Configuration Best Practices

ONE-FILE SETUP: Users should only need to edit config.yaml, never set environment variables
ABSOLUTE PATHS: Always use absolute paths for files and directories in production
PATH VALIDATION: System validates all configured paths at startup
VALIDATION FEEDBACK: Provide clear error messages when configuration is incomplete
ERROR HANDLING: Graceful error messages for configuration issues

4. Development Workflow

Document Context Configuration

Document processing context is configured in config.yaml for consistent processing:

# Document processing context (no CLI override)
document_context:
  document_type: "Clinical Study Report"  # Type of document being processed
  domain: "Oncology"                     # Medical domain/specialty  
  urgency: "Standard"                    # Processing priority level

# Behavioral settings (optional CLI override)
behavior_config:
  verbose: false  # Enable detailed console output by default

CLI Usage - Config-First Approach

The system uses a config-first approach where most settings are defined in config.yaml:

# Essential usage - all context from config
python -m proof_reading_multiagent_system.main --input "data/samples/issues.xlsx"

# Optional overrides
python -m proof_reading_multiagent_system.main --input "issues.xlsx" --output "/custom/path/result.xlsx"
python -m proof_reading_multiagent_system.main --input "issues.xlsx" --verbose
python -m proof_reading_multiagent_system.main --input "issues.xlsx" --quiet

# Development commands
run_crew
train
replay 
test

Git Commit Guidelines

Atomic Commits at Feature Level

MANDATORY: Each commit must represent one complete, working feature increment
ATOMIC PRINCIPLE: Commits should be self-contained and represent logical units of work
FEATURE COMPLETENESS: Each commit should leave the codebase in a functional state
INCREMENTAL PROGRESS: Commit frequently at logical stopping points during development

Required Development Git Workflow Pattern

# 1. Activate virtual environment first
source .virtenv/bin/activate

# 2. Make code changes for a specific feature increment
# 3. Stage related files strategically
git add specific_files_for_feature

# 4. Commit with descriptive message
git commit -m "Implement [specific feature]: brief description"

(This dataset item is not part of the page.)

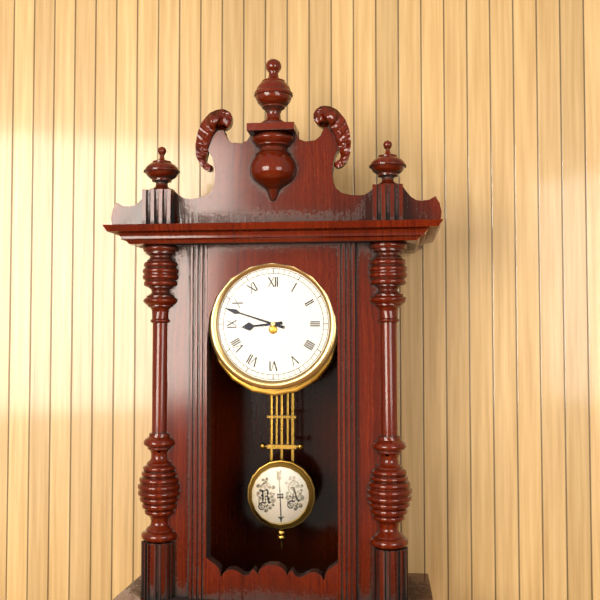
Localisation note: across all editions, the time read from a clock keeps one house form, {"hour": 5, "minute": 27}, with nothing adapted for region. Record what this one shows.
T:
{"hour": 8, "minute": 48}
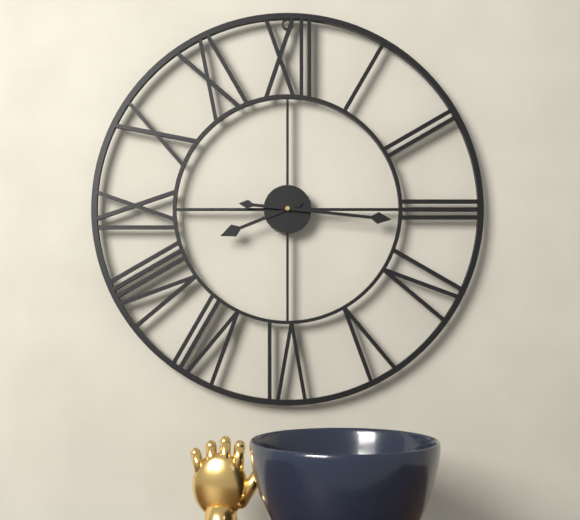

# 5. Continue development cycle

Commit Message Standards

FORMAT:

[Action] [Component/Area]: Brief description of what was accomplished

EXAMPLES:

Add ExcelReaderTool: implement XLSX to DocumentIssue conversion

Fix logging integration: resolve correlation ID threading issue

Update config: add Gemini 2.0-flash API settings

Prohibited Practices

DO NOT include Claude Code generation attributions in commit messages
DO NOT add "Generated with Claude Code" or "Co-Authored-By: Claude" footers
DO NOT make massive commits combining unrelated changes
DO NOT commit broken or non-functional code

Development Guidelines

VIRTUAL ENV: Always activate .virtenv before any Python operations
GIT INTEGRATION: Make staging and committing part of your regular development rhythm
PROGRESS TRACKING: Use commits to demonstrate incremental progress and maintain project history
DOCUMENTATION FIRST: Write comprehensive docstrings before or during implementation
TYPE SAFETY: Use type hints extensively for better code maintainability and IDE support
MEMORY AWARENESS: Monitor memory usage during development and follow memory management guidelines

5. Logging & Monitoring

Mandatory Logging Integration

CRITICAL: All new components must use the established logging infrastructure.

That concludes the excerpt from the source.